Strategic Principles





Toolkit for an interconnected Design


To implement the ecosystem program's concepts and metrics, specific principles must be developed. The eight subsystems come from diverse design fields, requiring strategies tailored to their typologies. For example, the Fulda wetlands involve landscape architecture, while the biodiversity research lab focuses on architectural conservation. These principles will unify the subsystems into a synergetic ecosystem, ensuring regeneration and resilience through internal synergies.

Traditional design approaches like minimalism or function-focused forms are unsuitable for this ecosystem concept, which requires holistic thinking. Water, flora, fauna, and humans interact in ways that may conflict, demanding unconventional solutions to enable these elements to coexist.

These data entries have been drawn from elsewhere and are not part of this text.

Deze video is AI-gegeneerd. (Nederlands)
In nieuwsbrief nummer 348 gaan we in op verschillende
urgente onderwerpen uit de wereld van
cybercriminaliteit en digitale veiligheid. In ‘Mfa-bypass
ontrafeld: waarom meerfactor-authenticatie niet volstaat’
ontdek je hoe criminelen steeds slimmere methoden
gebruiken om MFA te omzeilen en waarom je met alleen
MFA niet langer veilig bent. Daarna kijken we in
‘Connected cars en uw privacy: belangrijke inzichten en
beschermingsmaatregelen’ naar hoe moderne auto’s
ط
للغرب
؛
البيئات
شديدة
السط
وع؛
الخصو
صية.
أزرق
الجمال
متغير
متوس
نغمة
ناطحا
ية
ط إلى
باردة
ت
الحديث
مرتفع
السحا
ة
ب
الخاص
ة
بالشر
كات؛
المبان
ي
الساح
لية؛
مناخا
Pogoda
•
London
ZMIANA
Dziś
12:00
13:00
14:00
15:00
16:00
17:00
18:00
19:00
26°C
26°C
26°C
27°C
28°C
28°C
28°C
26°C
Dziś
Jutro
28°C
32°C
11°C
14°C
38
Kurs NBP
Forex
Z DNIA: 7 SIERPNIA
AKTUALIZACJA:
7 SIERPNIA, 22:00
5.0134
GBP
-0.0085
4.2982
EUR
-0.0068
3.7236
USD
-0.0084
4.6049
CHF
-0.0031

Urban landscapes, often modeled after English gardens, appear natural but are highly artificial, with low biodiversity and limited climate resilience. To address this, a new aesthetic embraces natural chaos, enabling ecosystems to thrive and benefiting humans. This approach fosters rewilding, allowing flora and fauna to flourish.

Instead of mimicking nature artificially, the principles will guide human-initiated processes that evolve naturally, resulting in stronger, self-sustaining systems. Existing structures and spaces also need reassessment. Human activities have created vast sealed areas, but changing needs and reduced space usage, driven by trends like tiny homes, create opportunities. Vacant spaces can be reallocated, balancing human requirements with nature's needs, giving unused areas back to the ecosystem.